** Opening WORKING DATA block **
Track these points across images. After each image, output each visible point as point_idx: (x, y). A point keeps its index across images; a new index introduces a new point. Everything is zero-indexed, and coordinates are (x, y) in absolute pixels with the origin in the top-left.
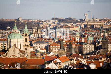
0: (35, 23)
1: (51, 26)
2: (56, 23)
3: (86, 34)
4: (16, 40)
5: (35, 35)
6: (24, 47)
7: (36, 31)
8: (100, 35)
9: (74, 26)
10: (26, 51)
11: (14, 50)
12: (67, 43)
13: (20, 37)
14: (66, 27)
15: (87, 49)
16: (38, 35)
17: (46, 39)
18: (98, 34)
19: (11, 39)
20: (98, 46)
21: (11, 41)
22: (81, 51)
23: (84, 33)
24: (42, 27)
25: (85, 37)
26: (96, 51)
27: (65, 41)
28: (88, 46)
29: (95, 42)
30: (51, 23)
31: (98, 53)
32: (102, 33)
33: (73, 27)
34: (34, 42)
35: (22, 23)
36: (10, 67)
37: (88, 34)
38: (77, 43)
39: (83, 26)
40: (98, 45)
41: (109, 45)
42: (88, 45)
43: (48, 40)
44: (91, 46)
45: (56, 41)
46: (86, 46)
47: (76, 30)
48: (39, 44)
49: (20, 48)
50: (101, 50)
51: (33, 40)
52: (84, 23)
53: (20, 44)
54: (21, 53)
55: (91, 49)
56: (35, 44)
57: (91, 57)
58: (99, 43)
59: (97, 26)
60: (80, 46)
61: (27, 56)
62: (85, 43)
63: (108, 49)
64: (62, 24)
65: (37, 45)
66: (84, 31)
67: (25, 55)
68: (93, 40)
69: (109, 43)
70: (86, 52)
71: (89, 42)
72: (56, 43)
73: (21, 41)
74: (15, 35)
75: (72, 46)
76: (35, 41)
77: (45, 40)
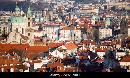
** Closing WORKING DATA block **
_PROBLEM STATEMENT_. Set down the line containing "36: (10, 67)" and every line after it up to the end of the material, exactly as written, but not the pictures.

_RESULT OF THE TASK_.
36: (10, 67)
37: (88, 34)
38: (77, 43)
39: (83, 26)
40: (98, 45)
41: (109, 45)
42: (88, 45)
43: (48, 40)
44: (91, 46)
45: (56, 41)
46: (86, 46)
47: (76, 30)
48: (39, 44)
49: (20, 48)
50: (101, 50)
51: (33, 40)
52: (84, 23)
53: (20, 44)
54: (21, 53)
55: (91, 49)
56: (35, 44)
57: (91, 57)
58: (99, 43)
59: (97, 26)
60: (80, 46)
61: (27, 56)
62: (85, 43)
63: (108, 49)
64: (62, 24)
65: (37, 45)
66: (84, 31)
67: (25, 55)
68: (93, 40)
69: (109, 43)
70: (86, 52)
71: (89, 42)
72: (56, 43)
73: (21, 41)
74: (15, 35)
75: (72, 46)
76: (35, 41)
77: (45, 40)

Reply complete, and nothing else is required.